* [Requirement]: From the records below, print only the part that opens with the line containing "Erzeugen Sie Ihren" and closes with the line containing "Heureusement nous avons une hyper bonne"; omit the pictures.

[[ Data listing, beginning ]]

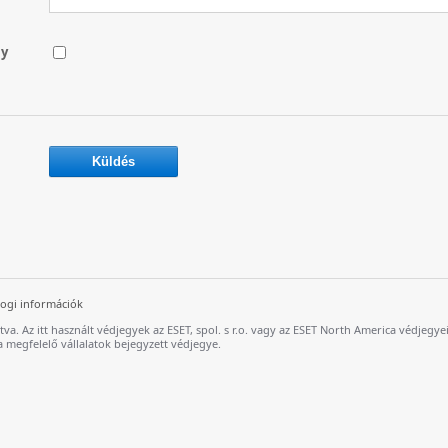
ly
Jogi információk
rtva. Az itt használt védjegyek az ESET, spol. s r.o. vagy az ESET North America védjegye
 megfelelő vállalatok bejegyzett védjegye.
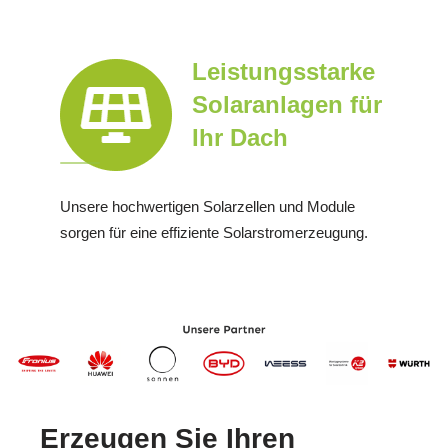
Leistungsstarke
Solaranlagen für
Ihr Dach
Unsere hochwertigen Solarzellen und Module
sorgen für eine effiziente Solarstromerzeugung.
Erzeugen Sie Ihren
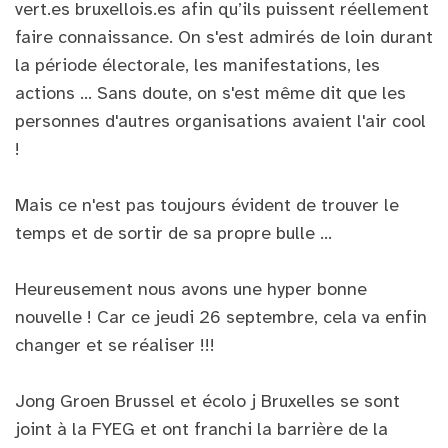
vert.es bruxellois.es afin qu’ils puissent réellement
faire connaissance. On s'est admirés de loin durant
la période électorale, les manifestations, les
actions ... Sans doute, on s'est même dit que les
personnes d'autres organisations avaient l'air cool
!
Mais ce n'est pas toujours évident de trouver le
temps et de sortir de sa propre bulle ...
Heureusement nous avons une hyper bonne
nouvelle ! Car ce jeudi 26 septembre, cela va enfin
changer et se réaliser !!!
Jong Groen Brussel et écolo j Bruxelles se sont
joint à la FYEG et ont franchi la barrière de la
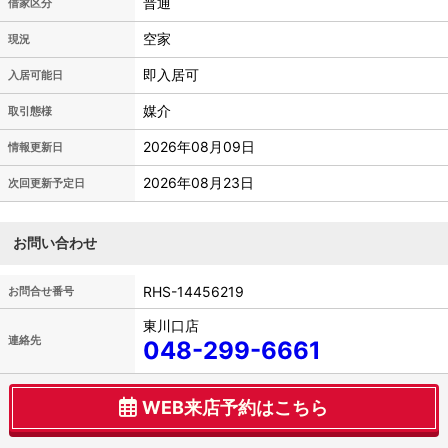
普通
借家区分
空家
現況
即入居可
入居可能日
媒介
取引態様
2026年08月09日
情報更新日
2026年08月23日
次回更新予定日
お問い合わせ
RHS-14456219
お問合せ番号
東川口店
連絡先
048-299-6661
WEB来店予約はこちら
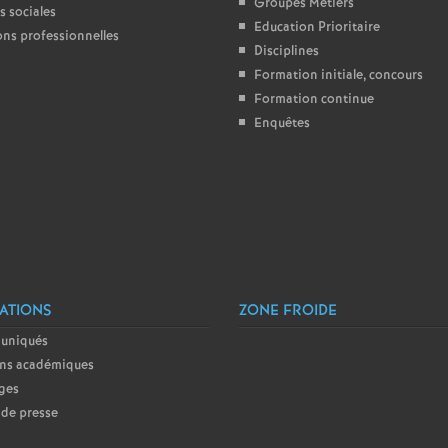
T
Groupes Métiers
s sociales
Education Prioritaire
ons professionnelles
o
Disciplines
Formation initiale, concours
Formation continue
u
Enquêtes
r
s
ATIONS
ZONE FROIDE
uniqués
ins académiques
ges
de presse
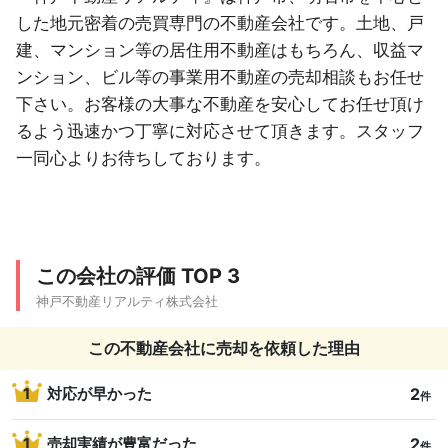
した地元密着の売買専門の不動産会社です。土地、戸
建、マンション等の居住用不動産はもちろん、収益マ
ンション、ビル等の事業用不動産の売却相談もお任せ
下さい。お客様の大事な不動産を安心してお任せ頂け
るよう迅速かつ丁寧に対応させて頂きます。スタッフ
一同心よりお待ちしております。
この会社の評価 TOP 3
神戸不動産リアルティ株式会社
この不動産会社に売却を依頼した理由
2
1
対応が早かった
件
2
1
売却実績が豊富だった
件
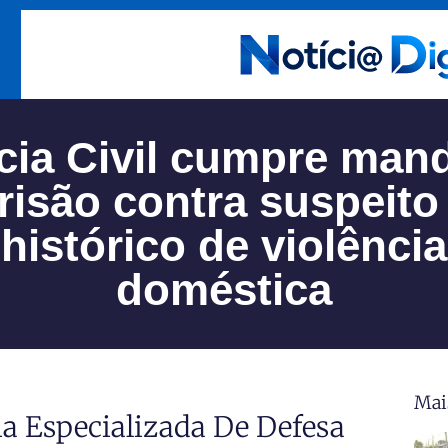
ícia Civil cumpre man
risão contra suspeit
histórico de violência
doméstica
Mai
cia Especializada De Defesa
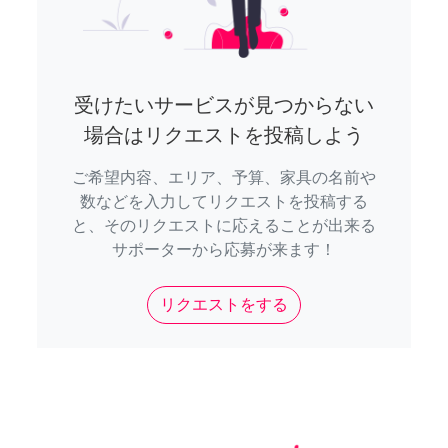
受けたいサービスが見つからない
場合はリクエストを投稿しよう
ご希望内容、エリア、予算、家具の名前や
数などを入力してリクエストを投稿する
と、そのリクエストに応えることが出来る
サポーターから応募が来ます！
リクエストをする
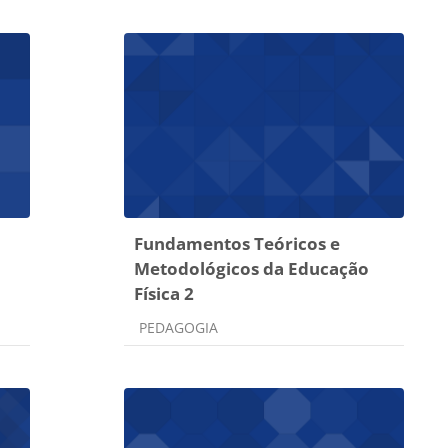
Fundamentos Teóricos e
Metodológicos da Educação
Física 2
Categoria do curso
PEDAGOGIA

[[ Data listing, end ]]

* [Solution to the exercise]:
Erzeugen Sie Ihren
vert.es bruxellois.es afin qu’ils puissent réellement
faire connaissance. On s'est admirés de loin durant
la période électorale, les manifestations, les
actions ... Sans doute, on s'est même dit que les
personnes d'autres organisations avaient l'air cool
!
Mais ce n'est pas toujours évident de trouver le
temps et de sortir de sa propre bulle ...
Heureusement nous avons une hyper bonne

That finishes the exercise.